4. Ask artists what genre they’d like to be grouped in

Tyler, the Creator expressed contempt after his Best Rap Album win last year, stating that the award was a back-handed compliment as his album—which he considered to be a pop album—could only ever be viewed as a rap record because of his race. Tyler despises the word “Urban,” and thinks of it as a discriminatory word for an academy as well-versed as the Grammys. And he’s got a point. Much of IGOR features Tyler singing, and when he does rap, it’s used sparingly.

The current system has artists and labels send in their records to a preliminary listener committee that determines who fits into what category. Again, if that committee had really listened to the project, it would’ve been pretty obvious that what was playing wasn’t much more of a rap album than Taylor Swift’s Reputation would have been for a spoken hook “Look What You Made Me Do.”

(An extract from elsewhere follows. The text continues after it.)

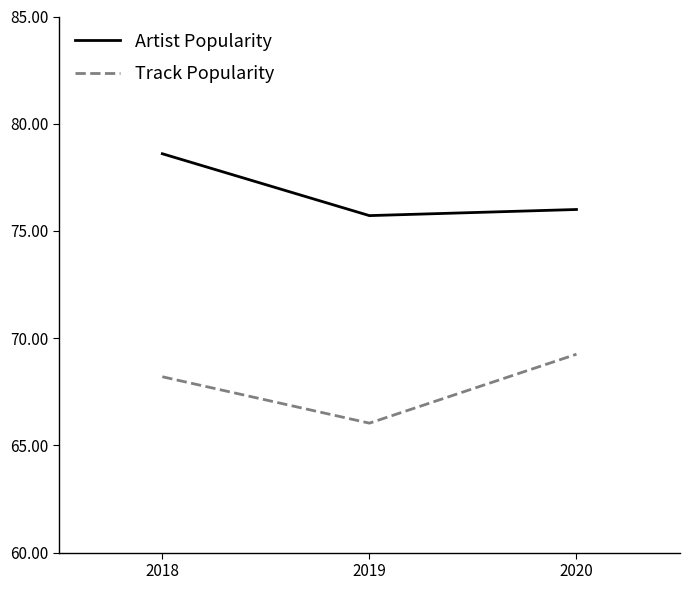

Rank the series by their average value, from lowest to highest.

Track Popularity, Artist Popularity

If the committee had just asked Tyler which grouping he would have preferred, the issue would have likely been avoided. Besides, who knows an album better than the artist that created it?

Of course, there are problems with the Grammys that transcend the way voting is carried out. The Weeknd’s questionable snubs at this year’s ceremony, the odd choice in changing the name of the award for “Best Urban Contemporary R&B Album” to “Best Progressive R&B Album,” and the instance of a former Grammy executive being ousted for attempting to remove race-based and gender-based biases from the awards are issues that permeate not just the Grammys, but many long-standing American institutions as a whole. There are reforms that require more restructuring to remove aspects of racism, xenophobia, classism and corruption from the Grammys that I haven’t outlined above.

My proposed changes are all meant to serve one goal: restore the Grammys to an institution of artistic respect on a musical level. Of course, disgruntled viewers and listeners will be a staple of any awards show. But right now, the fans that are disappointed with the Recording Academy are the ones who are the most avid music listeners. Any effort towards mending that is, I think, a noble one.